MF: Zinédine Zidane (France)
Zidane's jour de gloire came when his two headers won the 1998 FIFA World Cup. The finest footballer of his generation, he arguably played even better leading France to victory at UEFA EURO 2000, his late semi-final penalty against Portugal one of many highlights. 'Zizou' retired from international football only to return in 2006 and win the Golden Ball despite his sending off in the World Cup final.

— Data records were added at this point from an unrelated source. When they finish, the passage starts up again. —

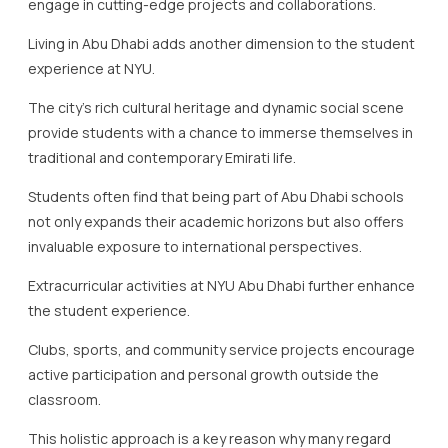
engage in cutting-edge projects and collaborations.
Living in Abu Dhabi adds another dimension to the student
experience at NYU.
The city’s rich cultural heritage and dynamic social scene
provide students with a chance to immerse themselves in
traditional and contemporary Emirati life.
Students often find that being part of Abu Dhabi schools
not only expands their academic horizons but also offers
invaluable exposure to international perspectives.
Extracurricular activities at NYU Abu Dhabi further enhance
the student experience.
Clubs, sports, and community service projects encourage
active participation and personal growth outside the
classroom.
This holistic approach is a key reason why many regard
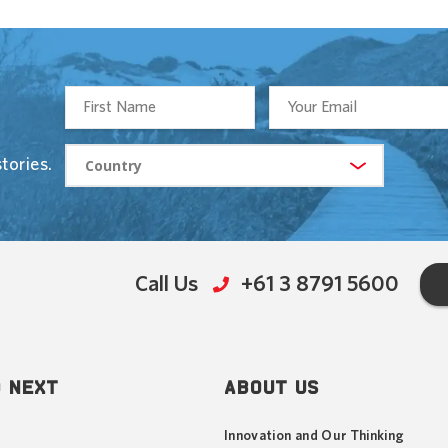
tories.
Call Us
+61 3 8791 5600
 NEXT
ABOUT US
Innovation and Our Thinking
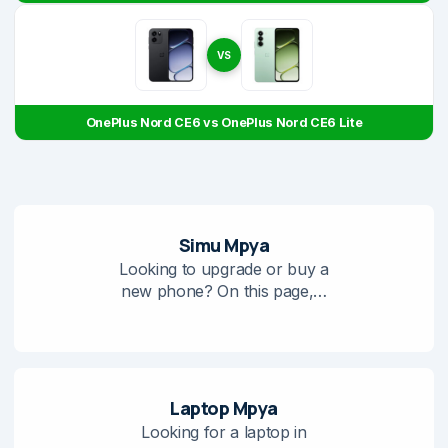
VS
OnePlus Nord CE6 vs OnePlus Nord CE6 Lite
Simu Mpya
Looking to upgrade or buy a
new phone? On this page,…
Laptop Mpya
Looking for a laptop in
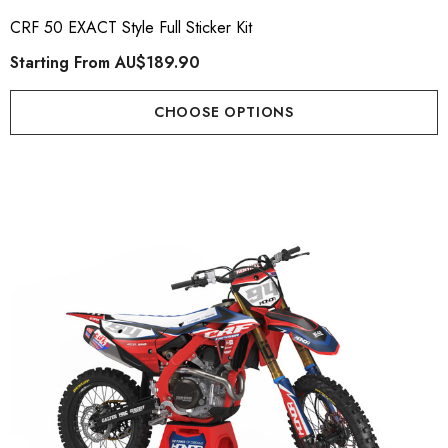
CRF 50 EXACT Style Full Sticker Kit
Starting From
AU$189.90
CHOOSE OPTIONS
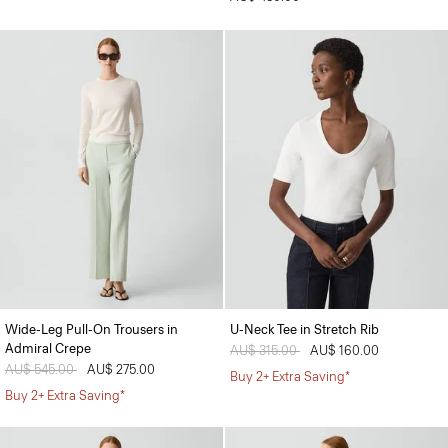
Wide-Leg Pull-On Trousers in
U-Neck Tee in Stretch Rib
Admiral Crepe
Price reduced from
AU$ 315.00
to
AU$ 160.00
Price reduced from
AU$ 545.00
to
AU$ 275.00
Buy 2+ Extra Saving*
Buy 2+ Extra Saving*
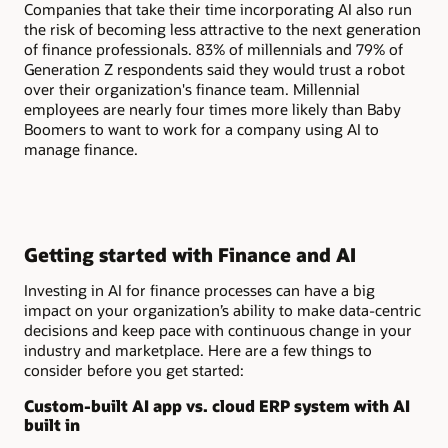
Companies that take their time incorporating AI also run
the risk of becoming less attractive to the next generation
of finance professionals. 83% of millennials and 79% of
Generation Z respondents said they would trust a robot
over their organization's finance team. Millennial
employees are nearly four times more likely than Baby
Boomers to want to work for a company using AI to
manage finance.
Getting started with Finance and AI
Investing in AI for finance processes can have a big
impact on your organization’s ability to make data-centric
decisions and keep pace with continuous change in your
industry and marketplace. Here are a few things to
consider before you get started:
Custom-built AI app vs. cloud ERP system with AI
built in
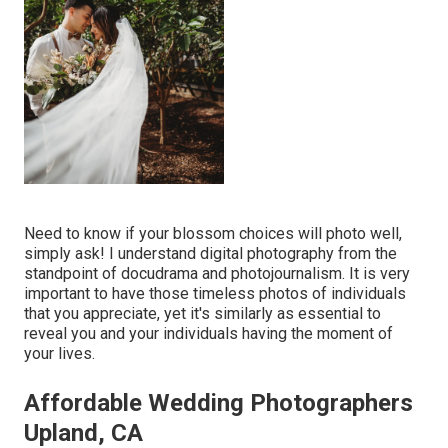
Need to know if your blossom choices will photo well,
simply ask! I understand digital photography from the
standpoint of docudrama and photojournalism. It is very
important to have those timeless photos of individuals
that you appreciate, yet it's similarly as essential to
reveal you and your individuals having the moment of
your lives.
Affordable Wedding Photographers
Upland, CA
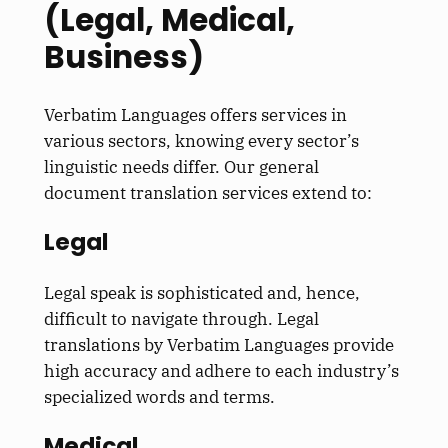
(Legal, Medical,
Business)
Verbatim Languages offers services in
various sectors, knowing every sector’s
linguistic needs differ. Our general
document translation services extend to:
Legal
Legal speak is sophisticated and, hence,
difficult to navigate through. Legal
translations by Verbatim Languages provide
high accuracy and adhere to each industry’s
specialized words and terms.
Medical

A title winner in Italy and Spain, he partly repaid his world record €76m switch from Juventus to Real Madrid with a spectacular winning goal in the 2002 UEFA Champions League final.
MF: Luís Figo (Portugal)
With 127 international appearances between 1991 and 2006, and 32 goals, Figo is Portugal's record cap holder. The dazzling dribbler and crosser's finest hour came at UEFA EURO 2000 where his brilliance steered Portugal through to the semi-finals and brought him the Ballon d'Or six months later. On home soil in 2004 Figo helped the hosts to the final only to lose to Greece, and he was persuaded to return to international football for the 2006 FIFA World Cup. One of a handful of footballers to have starred for Barcelona and Real Madrid, he won two league titles with each and did the same in Italy at Internazionale Milano before retiring in 2009.

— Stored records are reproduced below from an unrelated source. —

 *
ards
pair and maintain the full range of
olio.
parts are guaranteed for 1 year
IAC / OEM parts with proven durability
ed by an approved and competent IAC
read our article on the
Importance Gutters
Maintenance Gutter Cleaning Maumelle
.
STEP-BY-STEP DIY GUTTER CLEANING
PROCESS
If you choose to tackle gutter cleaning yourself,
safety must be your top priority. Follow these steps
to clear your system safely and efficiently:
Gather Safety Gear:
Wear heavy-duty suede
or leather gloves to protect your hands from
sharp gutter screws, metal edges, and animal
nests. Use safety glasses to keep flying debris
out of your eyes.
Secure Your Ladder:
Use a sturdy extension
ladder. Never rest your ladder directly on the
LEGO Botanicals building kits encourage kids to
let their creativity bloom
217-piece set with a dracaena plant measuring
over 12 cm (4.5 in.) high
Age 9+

MF: Edgar Davids (Netherlands)
Sent home from EURO '96 after a public spat, Davids made amends by driving the Oranje to the 1998 FIFA World Cup and UEFA EURO 2000 semi-finals, even if penalty shoot-out defeats denied him each time. Courageous, determined and dynamic, he was a member of Ajax's 1995 UEFA Champions League winning side and, after a season at AC Milan, spent seven years at Juventus, winning three league titles to add to the three he had won in Amsterdam. He was a semi-finalist with the Netherlands again at UEFA EURO 2004. His international career came to a halt the following year.
FW: Patrick Kluivert (Netherlands)
Nobody has scored more international goals for the Netherlands, yet Patrick Kluivert would have exceeded his record haul of 40 had it not been for a premature decline. The striker went to three UEFA European Championships but shone brightest on home soil in 2000, his five goals including a hat-trick against Yugoslavia, although he missed a penalty in the semi-final versus Italy. Scoring the winning goal for Ajax in the 1995 UEFA Champions League final, aged 18, made Kluivert's name and goals against Argentina and Brazil at the 1998 FIFA World Cup earned a move to Barcelona, before spells in England and France.

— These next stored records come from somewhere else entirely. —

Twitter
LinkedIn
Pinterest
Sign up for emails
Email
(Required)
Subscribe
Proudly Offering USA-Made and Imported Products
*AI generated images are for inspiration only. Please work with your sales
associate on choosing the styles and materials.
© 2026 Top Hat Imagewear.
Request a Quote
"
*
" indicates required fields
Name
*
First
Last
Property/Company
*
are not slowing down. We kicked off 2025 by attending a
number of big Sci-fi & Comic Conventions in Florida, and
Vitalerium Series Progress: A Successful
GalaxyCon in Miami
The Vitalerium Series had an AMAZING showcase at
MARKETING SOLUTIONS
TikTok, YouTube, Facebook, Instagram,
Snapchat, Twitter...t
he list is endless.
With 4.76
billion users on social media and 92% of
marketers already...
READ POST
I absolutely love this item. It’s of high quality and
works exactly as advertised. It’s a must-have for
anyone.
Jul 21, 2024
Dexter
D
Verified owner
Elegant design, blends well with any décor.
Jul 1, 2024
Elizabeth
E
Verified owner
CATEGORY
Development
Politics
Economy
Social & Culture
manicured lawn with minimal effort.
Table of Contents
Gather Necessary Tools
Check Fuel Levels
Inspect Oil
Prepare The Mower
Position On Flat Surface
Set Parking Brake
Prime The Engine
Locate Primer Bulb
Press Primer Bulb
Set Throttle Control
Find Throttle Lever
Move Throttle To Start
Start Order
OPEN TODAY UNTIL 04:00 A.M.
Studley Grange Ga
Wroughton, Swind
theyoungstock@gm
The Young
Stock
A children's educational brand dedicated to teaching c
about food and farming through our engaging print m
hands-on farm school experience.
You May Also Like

FW: Francesco Totti (Italy)
Widely acknowledged as Roma's greatest player, Totti captained the club to the 2000/01 Scudetto and broke the club's appearance and goal records. Although he helped his country win the 2006 FIFA World Cup, he was not one of the main architects of that victory and soon ended his international career on 58 caps and nine goals. Major international tournaments were not Totti's forte – he was sent off at the 2002 World Cup and suspended at UEFA EURO 2004. The exception was 2000, when he was a revelation, scoring twice and bringing flair to the Azzurri attack. The official Man of the Match in the final, he caused the feted French back five countless problems.